> **ESERCIZI PROPOSTI**
(a) Riporta il passo del testo sulla separazione consensuale da "In ordine al" a "pure sempre sussistere.".
(b) Rispondi alle domande sul testo sulla separazione consensuale, contrassegnando ogni risposta con lo stesso numero della domanda.
(i) Davanti a quale organo si svolge la fase dell'omologazione?
(ii) Da chi deve essere sottoscritto il ricorso al tribunale?
(iii) Quale articolo del c.p.c. viene richiamato per sostenere che l'intervento del P.M. è obbligatorio?

> **TESTO PROPOSTO**
La norma in esame disciplina il procedimento di
separazione consensuale, all’interno del quale si distingue la fase presidenziale (analoga a quella della
separazione giudiziale), e la fase dell'omologazione (che si svolge davanti al
tribunale secondo le modalità proprie del rito camerale).
La legittimazione ad agire spetta ai coniugi separatamente o congiuntamente e la
domanda si propone con
ricorso al tribunale, il quale dovrà essere sottoscritto da entrambi i coniugi o anche da uno solo di essi.
E’ discusso se le parti abbiano l'
onere di farsi rappresentare da un
difensore; infatti, mentre si ritiene che per la fase presidenziale non sussiste l'onere del patrocinio di un difensore, nella fase dell'omologazione, invece, si propende per la tesi della necessaria
assistenza di un avvocato.
In ordine al contenuto del ricorso, è discusso se sia necessaria o meno l’esposizione in esso dell'accordo dei coniugi, ed in particolare se possa ritenersi ammissibile un ricorso non contenente alcun riferimento alle condizioni di separazione.
Secondo parte della dottrina la mancanza dell'esposizione dell'accordo non determina la nullità o l'
inammissibilità del ricorso, a condizione che i coniugi abbiano espresso l'accordo sulla separazione, riservandosi di precisarne le condizioni al momento della loro comparizione all'udienza presidenziale.
Altra parte della dottrina, invece, ritiene che un accordo tra i coniugi, anche se informale, debba pure sempre sussistere.
Circa l'intervento del P.M., prevale in dottrina la tesi secondo cui nel procedimento di separazione consensuale il suo intervento è obbligatorio, argomentandosi dal rilievo che l’
art. 70 del c.p.c. fa riferimento a tutte le cause di separazione personale e quindi non solo a quelle di separazione giudiziale.

> **DATI FORNITI**
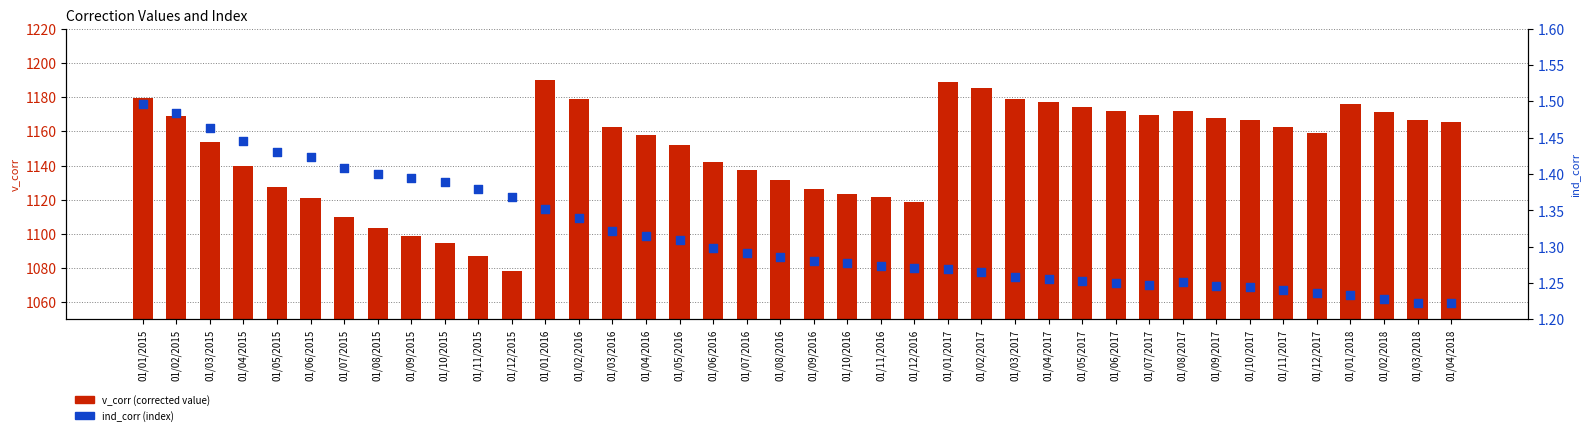

Is the value of ind_corr (index) at 01/02/2016 greater than the value of v_corr (corrected value) at 01/11/2016?

No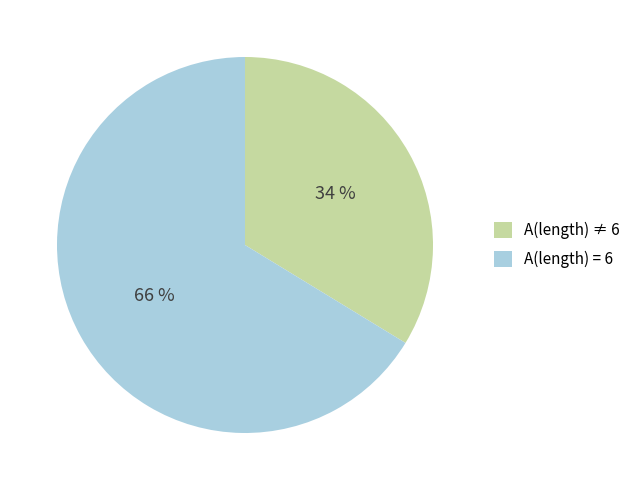

To the nearest percent, what is the average slice percentage?

50%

> **RISPOSTE**
(a)
In ordine al contenuto del ricorso, è discusso se sia necessaria o meno l’esposizione in esso dell'accordo dei coniugi, ed in particolare se possa ritenersi ammissibile un ricorso non contenente alcun riferimento alle condizioni di separazione.
Secondo parte della dottrina la mancanza dell'esposizione dell'accordo non determina la nullità o l'
inammissibilità del ricorso, a condizione che i coniugi abbiano espresso l'accordo sulla separazione, riservandosi di precisarne le condizioni al momento della loro comparizione all'udienza presidenziale.
Altra parte della dottrina, invece, ritiene che un accordo tra i coniugi, anche se informale, debba pure sempre sussistere.

(b)
(i) Davanti al tribunale, secondo le modalità proprie del rito camerale.
(ii) Da entrambi i coniugi o anche da uno solo di essi.
(iii) L'art. 70 del c.p.c.